## Exercise prompt:
With both ends included, repeat exactly the lines of the entries below from the one containing "middle pip: (1089, 891)" down to the one containing "pinky tip: (1117, 963)", and no others.

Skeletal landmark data
------------------------------------------------------------

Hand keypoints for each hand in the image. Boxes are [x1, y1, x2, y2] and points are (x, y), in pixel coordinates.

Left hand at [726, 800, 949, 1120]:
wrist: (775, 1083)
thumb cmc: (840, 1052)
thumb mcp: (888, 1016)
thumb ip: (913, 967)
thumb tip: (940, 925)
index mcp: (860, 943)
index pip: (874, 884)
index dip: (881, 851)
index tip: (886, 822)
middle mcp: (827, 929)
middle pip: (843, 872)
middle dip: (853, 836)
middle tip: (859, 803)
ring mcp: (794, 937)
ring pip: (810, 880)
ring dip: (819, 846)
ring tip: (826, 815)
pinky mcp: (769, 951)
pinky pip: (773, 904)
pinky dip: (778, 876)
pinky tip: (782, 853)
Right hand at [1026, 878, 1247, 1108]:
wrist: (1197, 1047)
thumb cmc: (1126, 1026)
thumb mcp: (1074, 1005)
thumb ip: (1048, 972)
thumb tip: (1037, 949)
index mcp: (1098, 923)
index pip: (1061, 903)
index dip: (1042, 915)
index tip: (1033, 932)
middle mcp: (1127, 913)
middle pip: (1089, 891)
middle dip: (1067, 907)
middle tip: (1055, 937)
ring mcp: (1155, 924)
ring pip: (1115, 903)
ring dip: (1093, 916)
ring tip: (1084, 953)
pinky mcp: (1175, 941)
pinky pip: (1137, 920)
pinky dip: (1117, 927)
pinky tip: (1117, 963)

------------------------------------------------------------

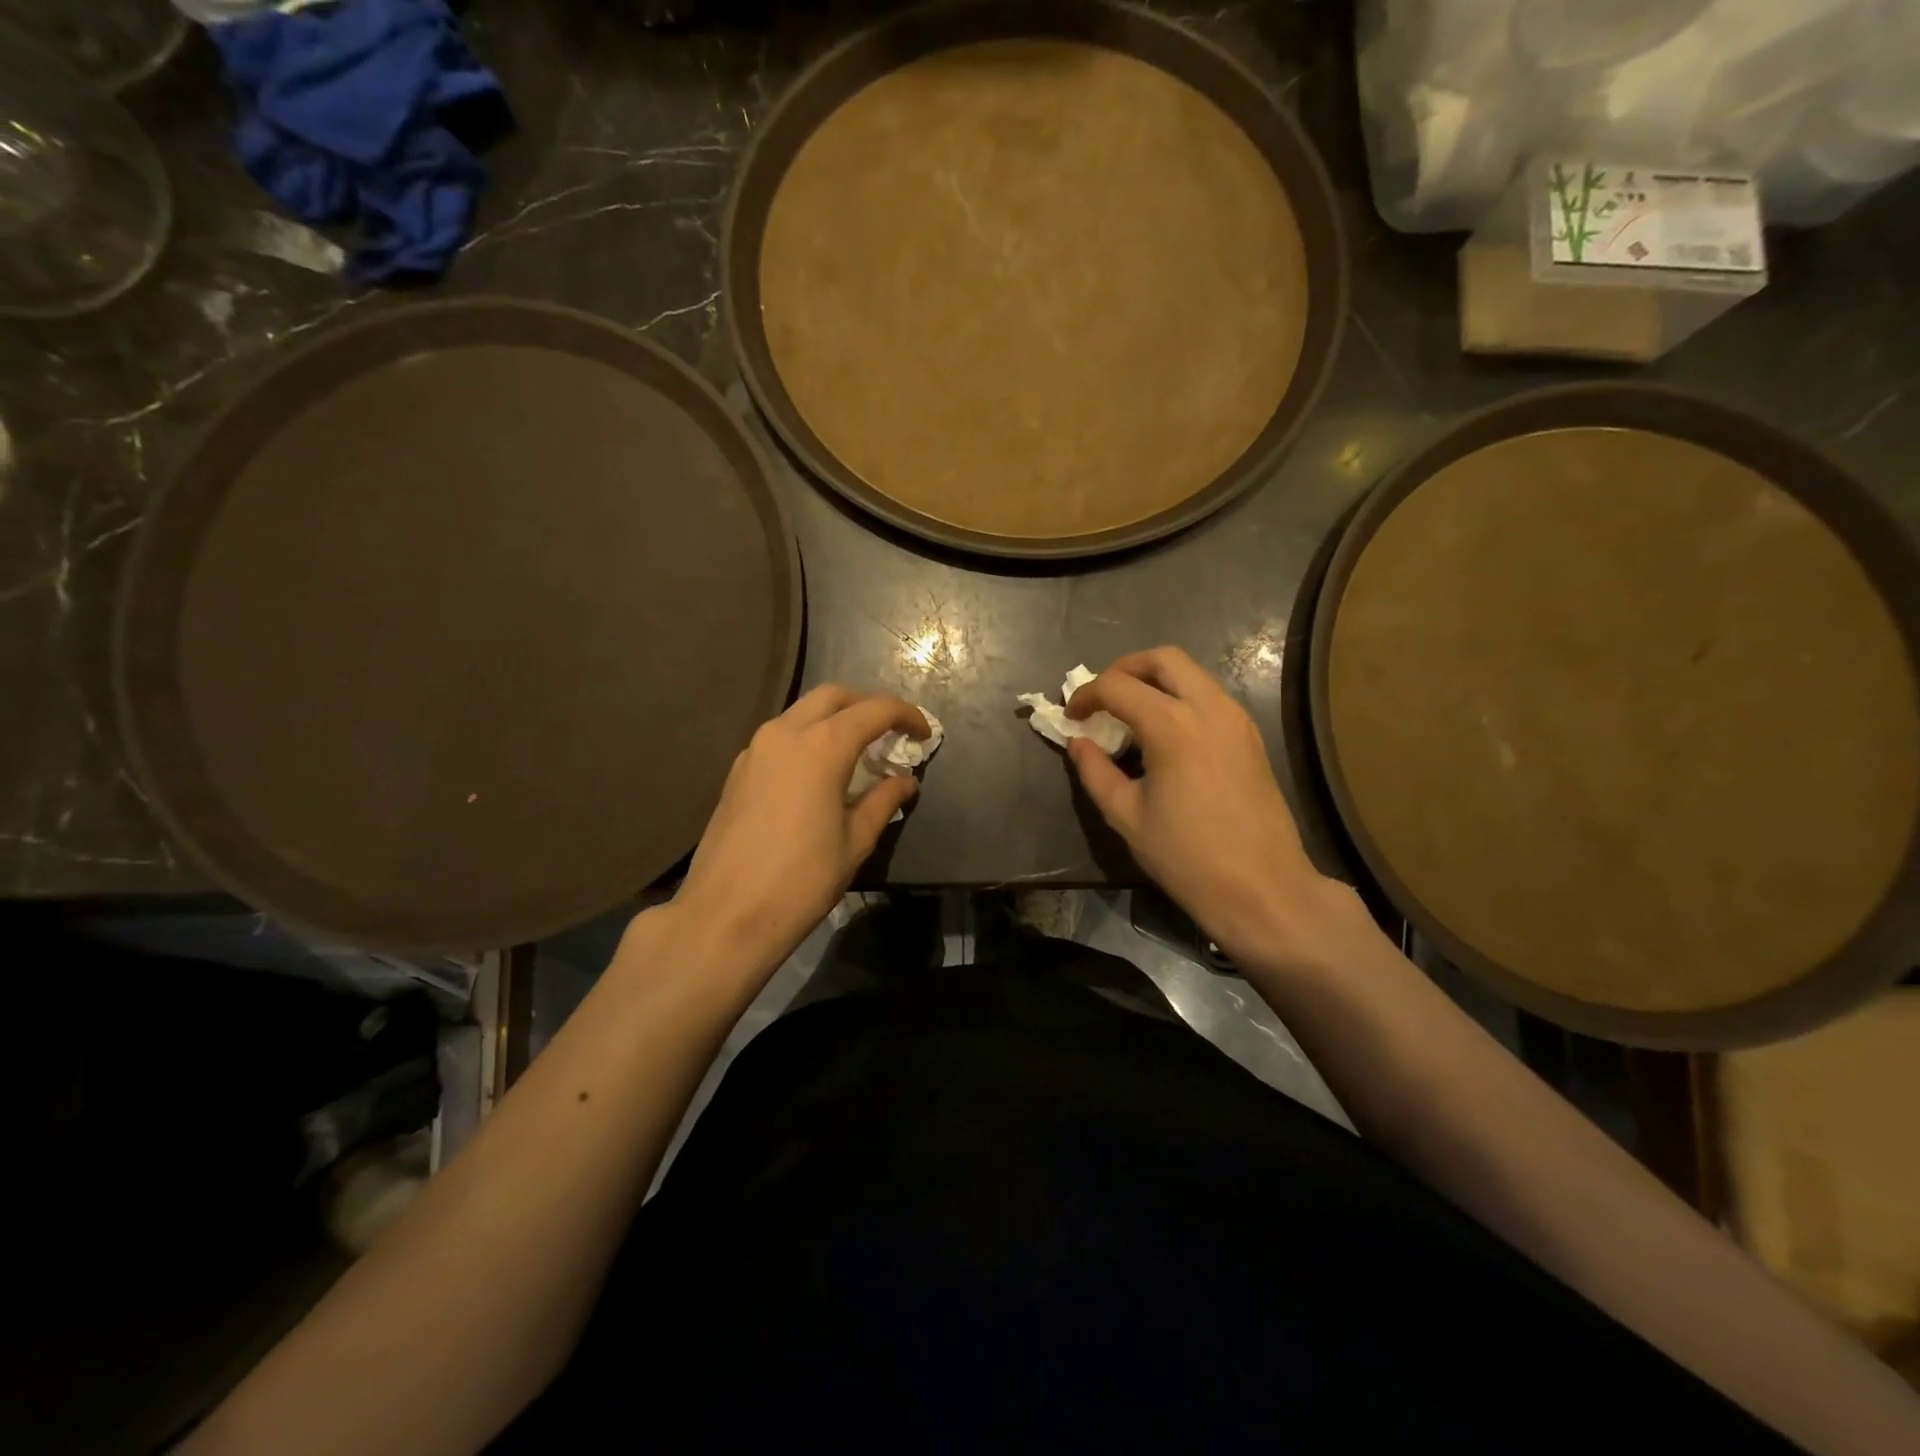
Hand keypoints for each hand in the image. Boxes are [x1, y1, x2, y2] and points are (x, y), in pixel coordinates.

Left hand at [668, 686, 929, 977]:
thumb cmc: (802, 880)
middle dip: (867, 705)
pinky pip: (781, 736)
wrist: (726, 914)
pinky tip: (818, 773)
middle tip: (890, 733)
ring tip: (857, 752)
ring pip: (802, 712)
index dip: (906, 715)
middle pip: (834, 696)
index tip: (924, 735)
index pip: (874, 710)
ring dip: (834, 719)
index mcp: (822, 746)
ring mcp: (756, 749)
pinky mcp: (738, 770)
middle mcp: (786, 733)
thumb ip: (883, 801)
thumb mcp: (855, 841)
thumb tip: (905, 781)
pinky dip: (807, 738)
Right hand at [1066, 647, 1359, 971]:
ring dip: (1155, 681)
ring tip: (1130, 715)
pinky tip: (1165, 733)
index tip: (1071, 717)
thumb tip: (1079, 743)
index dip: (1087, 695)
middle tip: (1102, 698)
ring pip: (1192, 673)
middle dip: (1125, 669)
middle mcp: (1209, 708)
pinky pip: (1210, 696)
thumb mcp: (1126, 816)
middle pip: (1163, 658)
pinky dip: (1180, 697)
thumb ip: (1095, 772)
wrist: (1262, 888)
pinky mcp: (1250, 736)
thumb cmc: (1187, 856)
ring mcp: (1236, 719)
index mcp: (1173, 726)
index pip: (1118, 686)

------------------------------------------------------------

## Exercise answer:
middle pip: (1089, 891)
middle dip: (1067, 907)
middle tip: (1055, 937)
ring mcp: (1155, 924)
ring pip: (1115, 903)
ring dip: (1093, 916)
ring tip: (1084, 953)
pinky mcp: (1175, 941)
pinky pip: (1137, 920)
pinky dip: (1117, 927)
pinky tip: (1117, 963)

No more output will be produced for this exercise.